SHS Web of Conferences (Jan 2024)
Detouring between the Mass and Elite Culture: Research on Susan Sontag’s Camp Sensibility
Abstract
Susan Sontag’s 1964 essay, “Notes on ‘Camp’,” was penned against the backdrop of a pervasive elitist culture in New York. Through her exploration of Camp taste and its corresponding artistic styles, Sontag scrutinizes the rigid standards and hierarchical orders within the context of art criticism, challenging the conventional dichotomy of good versus bad art and moral aesthetic criteria. Sontag emphasizes the aesthetic function inherent in language and artistic forms, uncovering marginalized and even theatricalized nonmainstream expressions.
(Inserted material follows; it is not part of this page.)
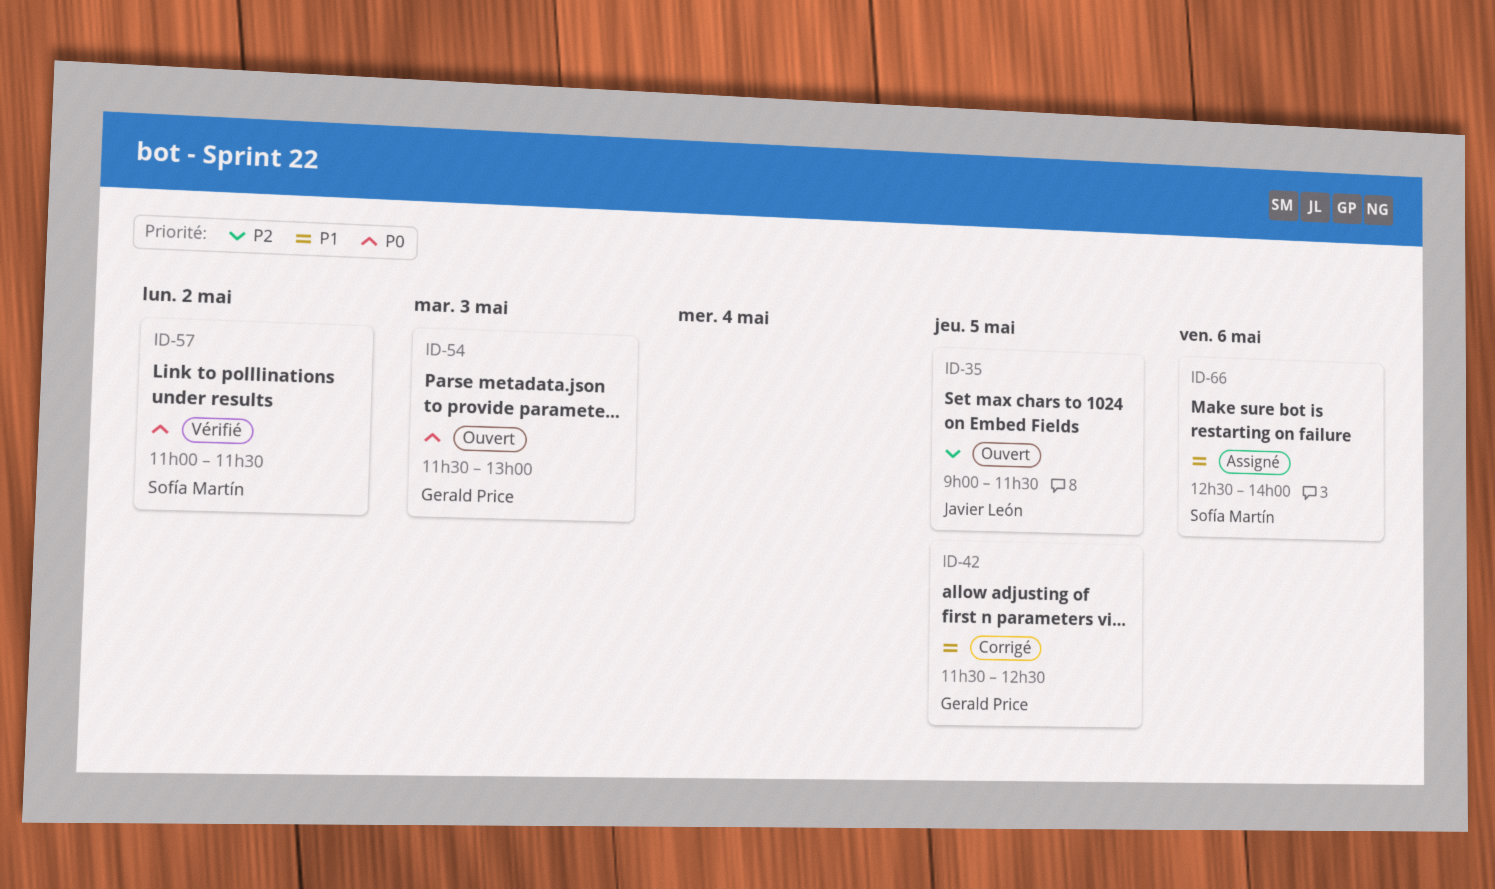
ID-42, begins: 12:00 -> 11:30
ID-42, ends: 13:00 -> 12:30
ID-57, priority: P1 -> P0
She advocates for a life experience that transcends utilitarianism, through a sensuous engagement, and calls for a return of art to life and to the core of aesthetic sensibility. More importantly, her narrative adopts an “innocent” stance of a bystander, artfully detouring between the culture and tastes of mass culture and elite culture. The introduction of ‘Camp’ creates a possibility for transcending the boundaries between mass culture and elite culture, and for facilitating interaction in the implementation of aesthetic experiences through education. It connects the communicative exchange processes among individuals and groups at the level of tools or media.